REPUBLIKA.CO.ID, JAKARTA -- Pengamat Politik dari Universitas Al Azhar Indonesia (UAI), Ujang Komarudin mengatakan pemerintah dan Dewan Perwakilan Rakyat (DPR) saat ini tidak usah mengutak atik amandemen Undang-Undang Dasar (UUD) 1945. Termasuk pasal yang terkait masa jabatan presiden yang sudah dua periode. Menurutnya, masih banyak yang harus dikerjakan selain amandemen UUD 1945 tersebut.
"Ya kalau amandemen UUD 1945 diubah lagi untungnya hanya bagi para penikmat dan pemilik kekuasaan, mereka akan bisa melanggengkan kekuasaan. Dan jika presiden dipilih MPR lagi akan menambah kuat oligarki. Yang harus dilakukan itu sekarang pemerintah dan DPR jangan mengutak-atik pasal terkait masa jabatan presiden yang sudah dua periode," katanya saat dihubungi Republika.co.id, Senin (15/3).
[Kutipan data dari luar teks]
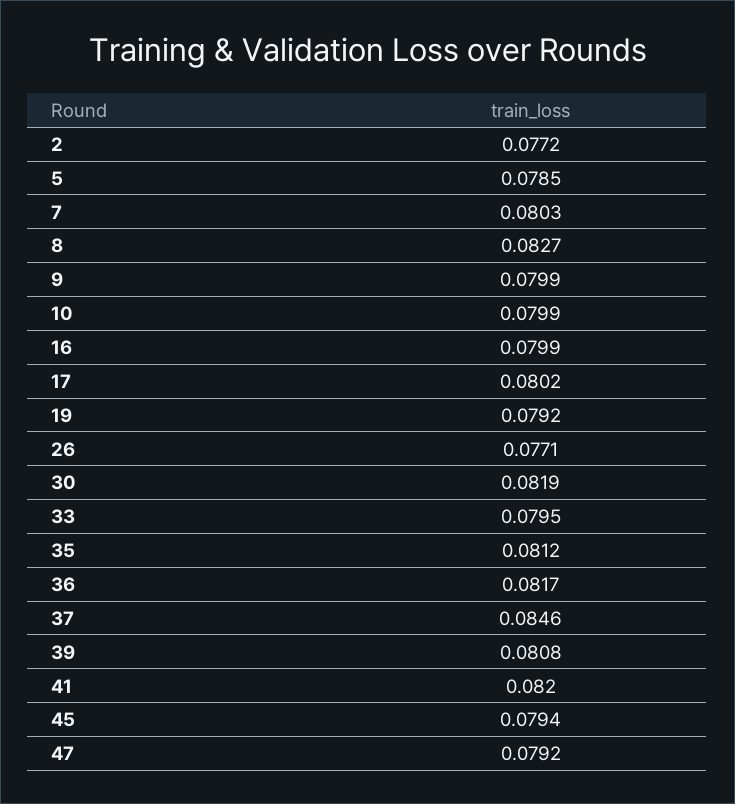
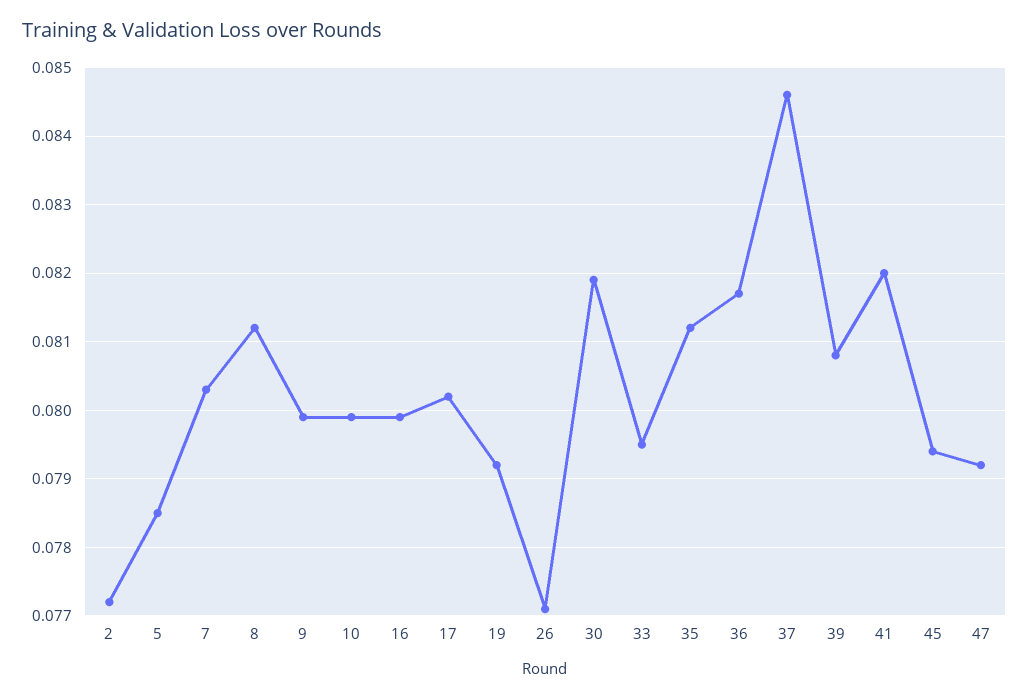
8: 0.0827 -> 0.0812

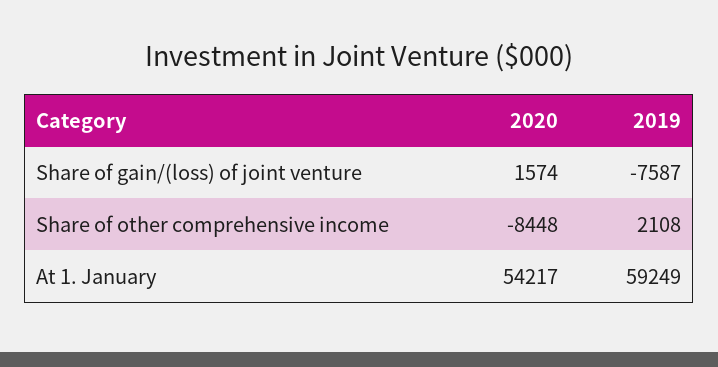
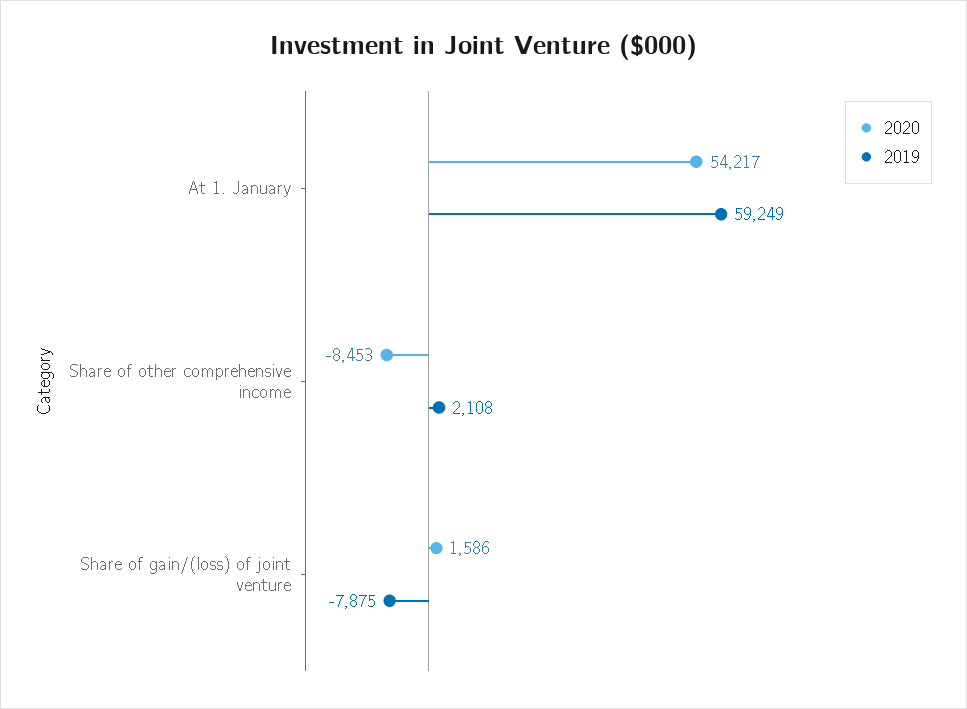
2020, Share of gain/(loss) of joint venture: 1574 -> 1586
2019, Share of gain/(loss) of joint venture: -7587 -> -7875
2020, Share of other comprehensive income: -8448 -> -8453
Kemudian, ia melanjutkan saat ini masih banyak yang harus dilakukan DPR dan pemerintah seperti membangkitkan ekonomi masyarakat yang hancur karena Covid-19. "Ingat masyarakat juga sedang mengawasi jika tiba-tiba ada pembahasan amandemen tersebut maka jangan salahkan jika rakyat nantinya marah," kata dia.
Sebelumnya diketahui, mantan ketua MPR RI Amien Rais curiga dengan adanya rencana membuat Joko Widodo menjadi presiden selama tiga periode. Hal ini terlihat dari adanya manuver politik untuk mengamankan DPR, DPD, MPR, dan lembaga negara lainnya.
Menurut Amien Rais, pengamanan sejumlah lembaga negara menjadi langkah pertama untuk Jokowi agar bisa menjabat selama tiga periode. Utamanya, melalui sidang istimewa MPR. Lewat sidang tersebut, ia mengatakan, bisa ada persetujuan amandemen satu atau dua pasal dalam UUD 1945.
Hal serupa juga diungkapkan oleh Politikus Partai Gerindra Arief Poyuono. Menurutnya, ada wacana soal kemungkinan tiga periode masa jabatan presiden untuk Jokowi. Dia menambahkan, hal tersebut ditandai dengan dilibatkannya putra sulung Jokowi, Gibran Rakabuming Raka, dan menantu Presiden Jokowi, Bobby Nasution, pada pemilihan kepala daerah (pilkada) 2020 lalu.